_Stored items from a collection:_
═══
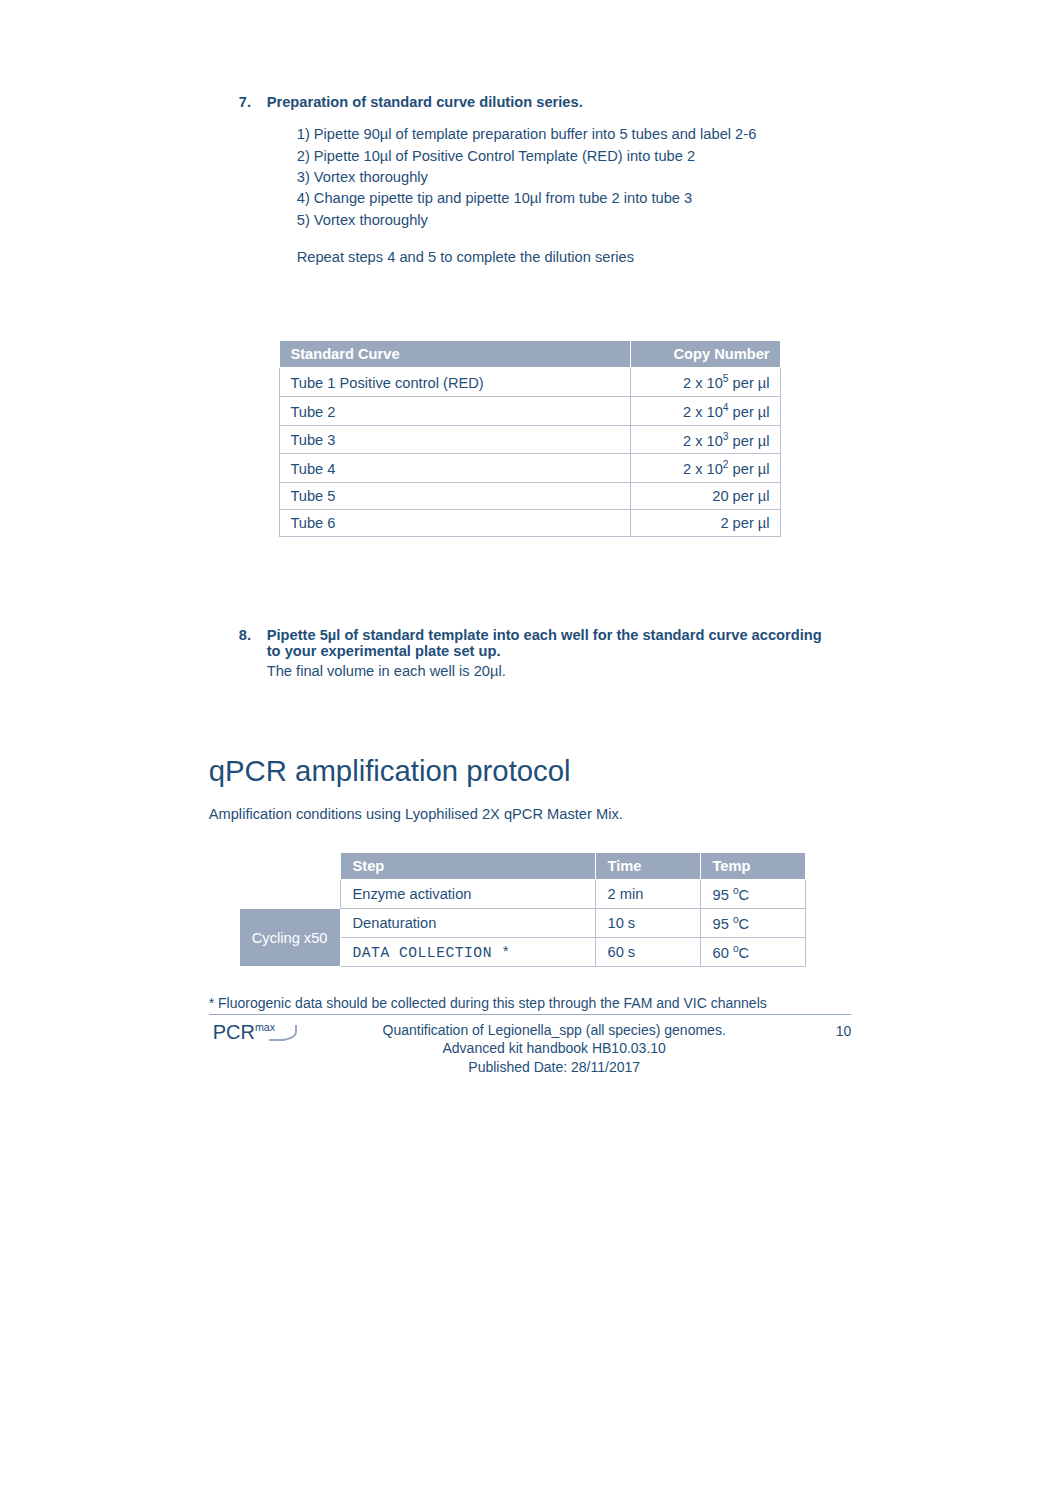7. Preparation of standard curve dilution series.
1) Pipette 90µl of template preparation buffer into 5 tubes and label 2-6
2) Pipette 10µl of Positive Control Template (RED) into tube 2
3) Vortex thoroughly
4) Change pipette tip and pipette 10µl from tube 2 into tube 3
5) Vortex thoroughly
Repeat steps 4 and 5 to complete the dilution series
| Standard Curve | Copy Number |
| --- | --- |
| Tube 1 Positive control (RED) | 2 x 10 5 per µl |
| Tube 2 | 2 x 10 4 per µl |
| Tube 3 | 2 x 10 3 per µl |
| Tube 4 | 2 x 10 2 per µl |
| Tube 5 | 20 per µl |
| Tube 6 | 2 per µl |
8. Pipette 5µl of standard template into each well for the standard curve according
to your experimental plate set up.
The final volume in each well is 20µl.
qPCR amplification protocol
Amplification conditions using Lyophilised 2X qPCR Master Mix.
| | Step | Time | Temp |
| | Enzyme activation | 2 min | 95 o C |
| Cycling x50 | Denaturation | 10 s | 95 o C |
| DATA COLLECTION * | 60 s | 60 o C |
* Fluorogenic data should be collected during this step through the FAM and VIC channels
PCRmax
Quantification of Legionella_spp (all species) genomes.
Advanced kit handbook HB10.03.10
Published Date: 28/11/2017
10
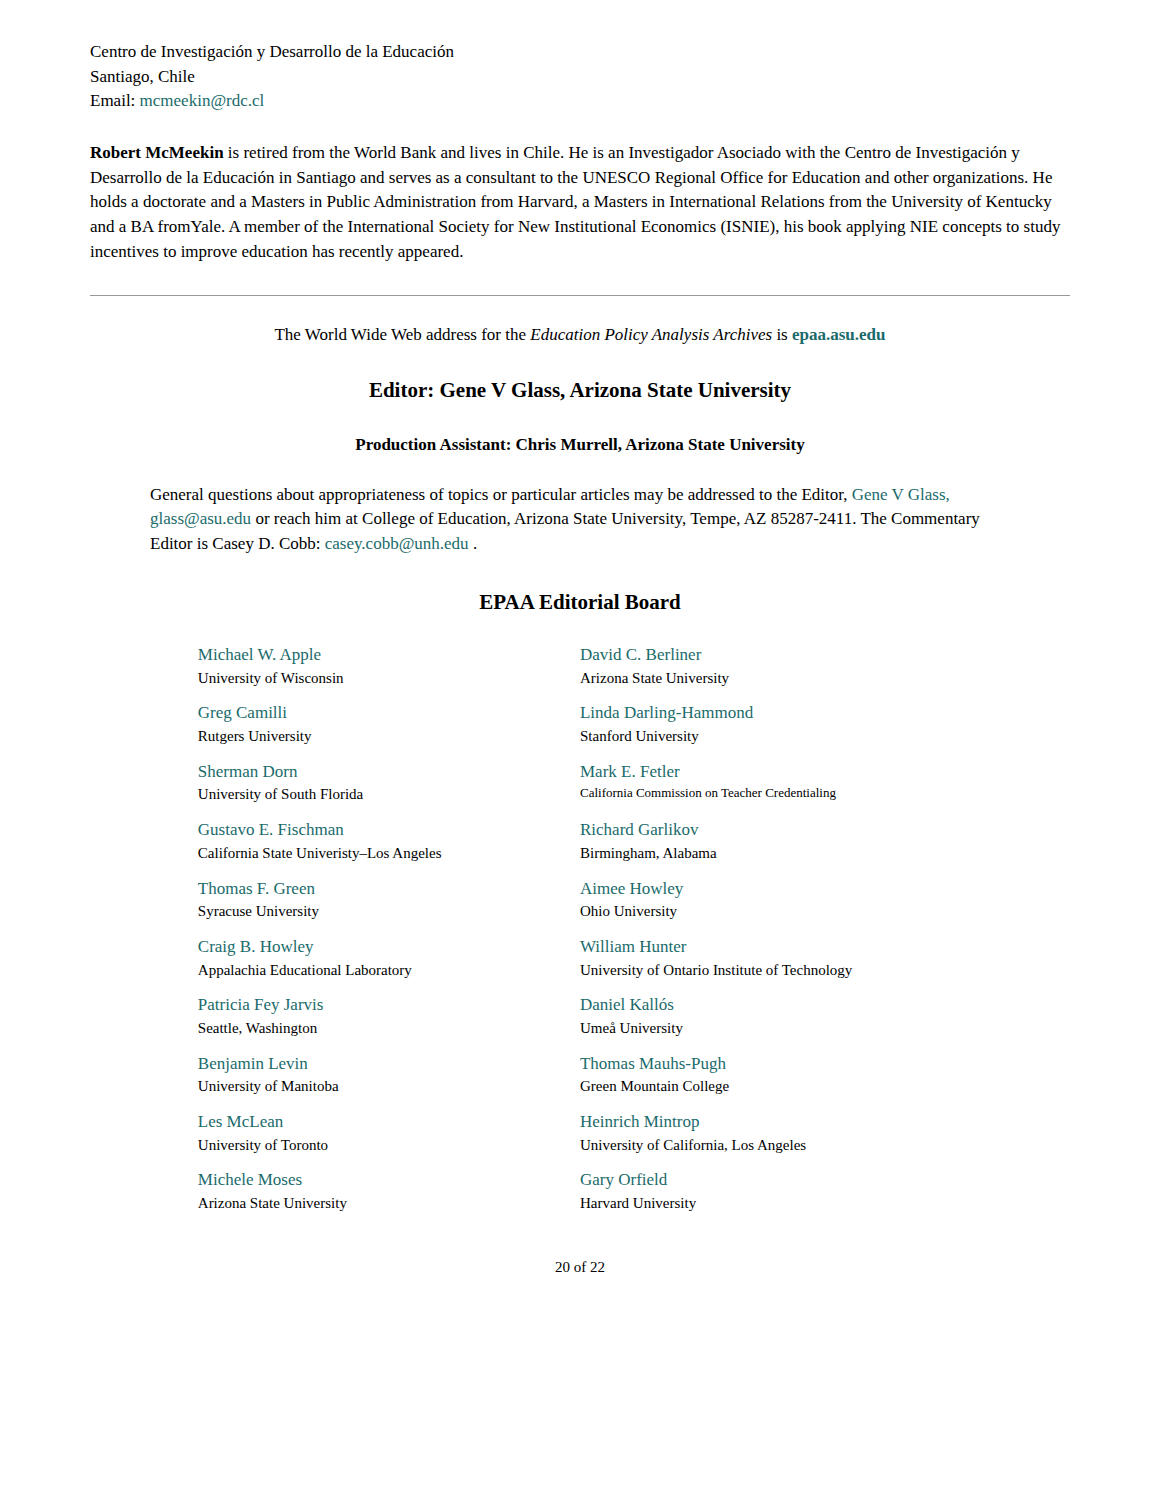Centro de Investigación y Desarrollo de la Educación Santiago, Chile Email: mcmeekin@rdc.cl
Robert McMeekin is retired from the World Bank and lives in Chile. He is an Investigador Asociado with the Centro de Investigación y Desarrollo de la Educación in Santiago and serves as a consultant to the UNESCO Regional Office for Education and other organizations. He holds a doctorate and a Masters in Public Administration from Harvard, a Masters in International Relations from the University of Kentucky and a BA fromYale. A member of the International Society for New Institutional Economics (ISNIE), his book applying NIE concepts to study incentives to improve education has recently appeared.
The World Wide Web address for the Education Policy Analysis Archives is epaa.asu.edu
Editor: Gene V Glass, Arizona State University
Production Assistant: Chris Murrell, Arizona State University
General questions about appropriateness of topics or particular articles may be addressed to the Editor, Gene V Glass, glass@asu.edu or reach him at College of Education, Arizona State University, Tempe, AZ 85287-2411. The Commentary Editor is Casey D. Cobb: casey.cobb@unh.edu .
EPAA Editorial Board
| Michael W. Apple University of Wisconsin | David C. Berliner Arizona State University |
| Greg Camilli Rutgers University | Linda Darling-Hammond Stanford University |
| Sherman Dorn University of South Florida | Mark E. Fetler California Commission on Teacher Credentialing |
| Gustavo E. Fischman California State Univeristy–Los Angeles | Richard Garlikov Birmingham, Alabama |
| Thomas F. Green Syracuse University | Aimee Howley Ohio University |
| Craig B. Howley Appalachia Educational Laboratory | William Hunter University of Ontario Institute of Technology |
| Patricia Fey Jarvis Seattle, Washington | Daniel Kallós Umeå University |
| Benjamin Levin University of Manitoba | Thomas Mauhs-Pugh Green Mountain College |
| Les McLean University of Toronto | Heinrich Mintrop University of California, Los Angeles |
| Michele Moses Arizona State University | Gary Orfield Harvard University |
20 of 22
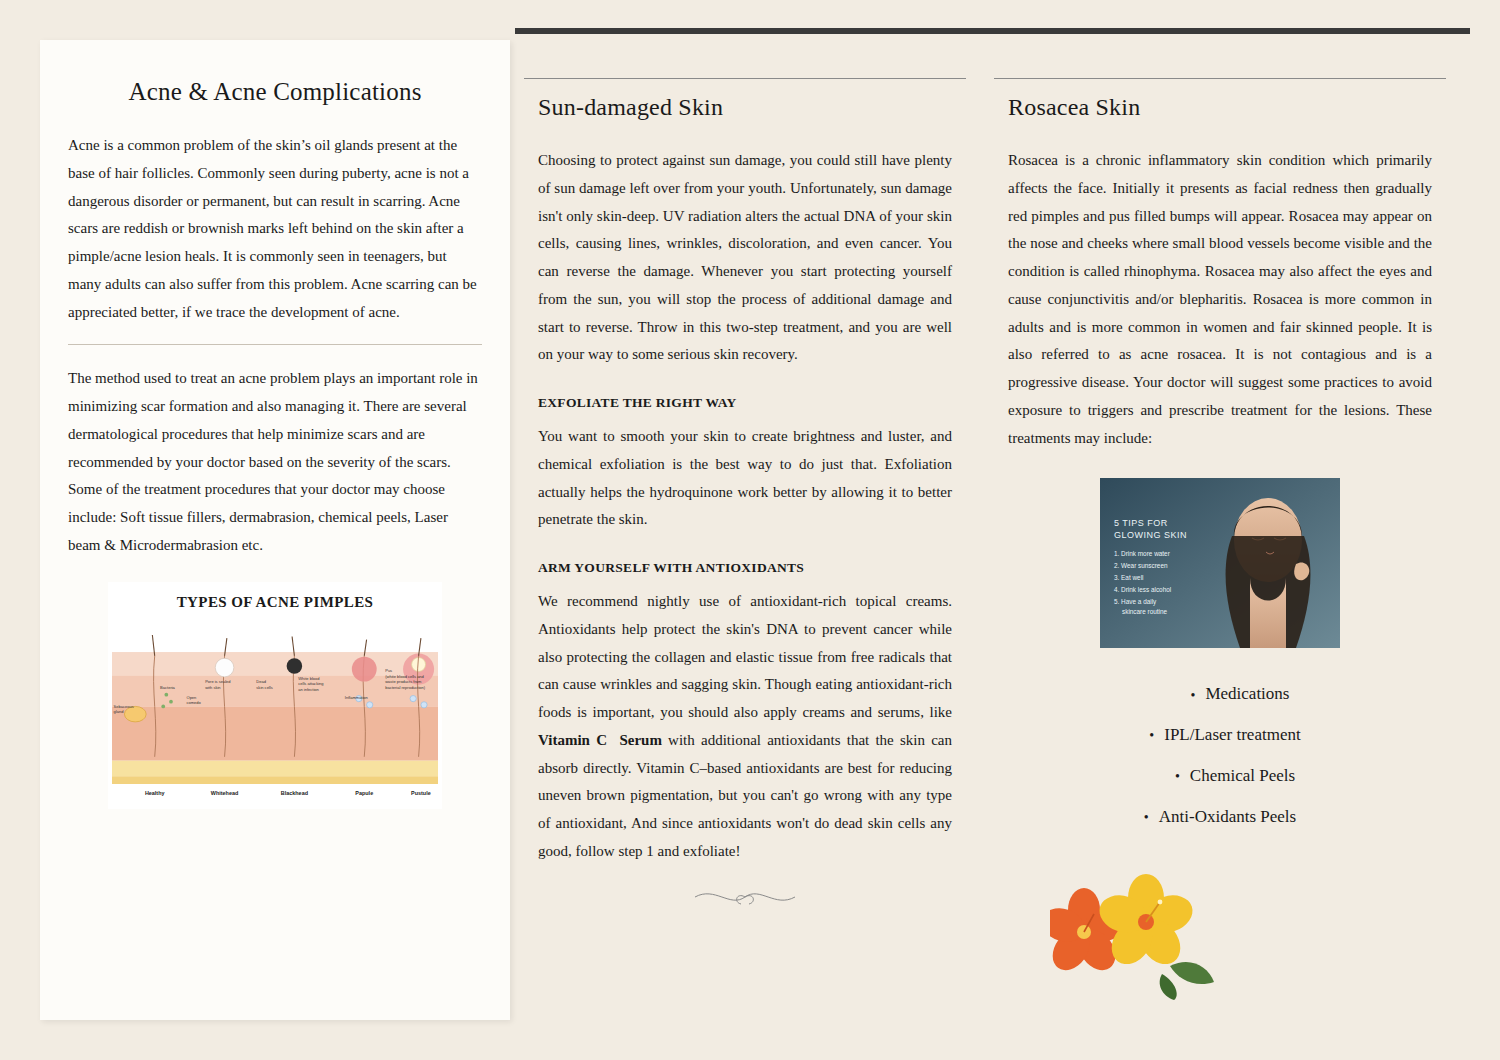Acne & Acne Complications
Acne is a common problem of the skin’s oil glands present at the base of hair follicles. Commonly seen during puberty, acne is not a dangerous disorder or permanent, but can result in scarring. Acne scars are reddish or brownish marks left behind on the skin after a pimple/acne lesion heals. It is commonly seen in teenagers, but many adults can also suffer from this problem. Acne scarring can be appreciated better, if we trace the development of acne.
The method used to treat an acne problem plays an important role in minimizing scar formation and also managing it. There are several dermatological procedures that help minimize scars and are recommended by your doctor based on the severity of the scars. Some of the treatment procedures that your doctor may choose include: Soft tissue fillers, dermabrasion, chemical peels, Laser beam & Microdermabrasion etc.
TYPES OF ACNE PIMPLES
Sebaceous gland Bacteria Open comedo Pore is sealed with skin Dead skin cells White blood cells attacking an infection Inflammation Pus (white blood cells and waste products from bacterial reproduction) Healthy Whitehead Blackhead Papule Pustule
Sun-damaged Skin
Choosing to protect against sun damage, you could still have plenty of sun damage left over from your youth. Unfortunately, sun damage isn't only skin-deep. UV radiation alters the actual DNA of your skin cells, causing lines, wrinkles, discoloration, and even cancer. You can reverse the damage. Whenever you start protecting yourself from the sun, you will stop the process of additional damage and start to reverse. Throw in this two-step treatment, and you are well on your way to some serious skin recovery.
EXFOLIATE THE RIGHT WAY
You want to smooth your skin to create brightness and luster, and chemical exfoliation is the best way to do just that. Exfoliation actually helps the hydroquinone work better by allowing it to better penetrate the skin.
ARM YOURSELF WITH ANTIOXIDANTS
We recommend nightly use of antioxidant-rich topical creams. Antioxidants help protect the skin's DNA to prevent cancer while also protecting the collagen and elastic tissue from free radicals that can cause wrinkles and sagging skin. Though eating antioxidant-rich foods is important, you should also apply creams and serums, like Vitamin C Serum with additional antioxidants that the skin can absorb directly. Vitamin C–based antioxidants are best for reducing uneven brown pigmentation, but you can't go wrong with any type of antioxidant, And since antioxidants won't do dead skin cells any good, follow step 1 and exfoliate!
Rosacea Skin
Rosacea is a chronic inflammatory skin condition which primarily affects the face. Initially it presents as facial redness then gradually red pimples and pus filled bumps will appear. Rosacea may appear on the nose and cheeks where small blood vessels become visible and the condition is called rhinophyma. Rosacea may also affect the eyes and cause conjunctivitis and/or blepharitis. Rosacea is more common in adults and is more common in women and fair skinned people. It is also referred to as acne rosacea. It is not contagious and is a progressive disease. Your doctor will suggest some practices to avoid exposure to triggers and prescribe treatment for the lesions. These treatments may include:
5 TIPS FOR GLOWING SKIN 1. Drink more water 2. Wear sunscreen 3. Eat well 4. Drink less alcohol 5. Have a daily skincare routine
Medications
IPL/Laser treatment
Chemical Peels
Anti-Oxidants Peels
═══
_What needs to be done:_
List each line of the records that holds the string "based".

_Completed task:_
The method used to treat an acne problem plays an important role in minimizing scar formation and also managing it. There are several dermatological procedures that help minimize scars and are recommended by your doctor based on the severity of the scars. Some of the treatment procedures that your doctor may choose include: Soft tissue fillers, dermabrasion, chemical peels, Laser beam & Microdermabrasion etc.
We recommend nightly use of antioxidant-rich topical creams. Antioxidants help protect the skin's DNA to prevent cancer while also protecting the collagen and elastic tissue from free radicals that can cause wrinkles and sagging skin. Though eating antioxidant-rich foods is important, you should also apply creams and serums, like Vitamin C Serum with additional antioxidants that the skin can absorb directly. Vitamin C–based antioxidants are best for reducing uneven brown pigmentation, but you can't go wrong with any type of antioxidant, And since antioxidants won't do dead skin cells any good, follow step 1 and exfoliate!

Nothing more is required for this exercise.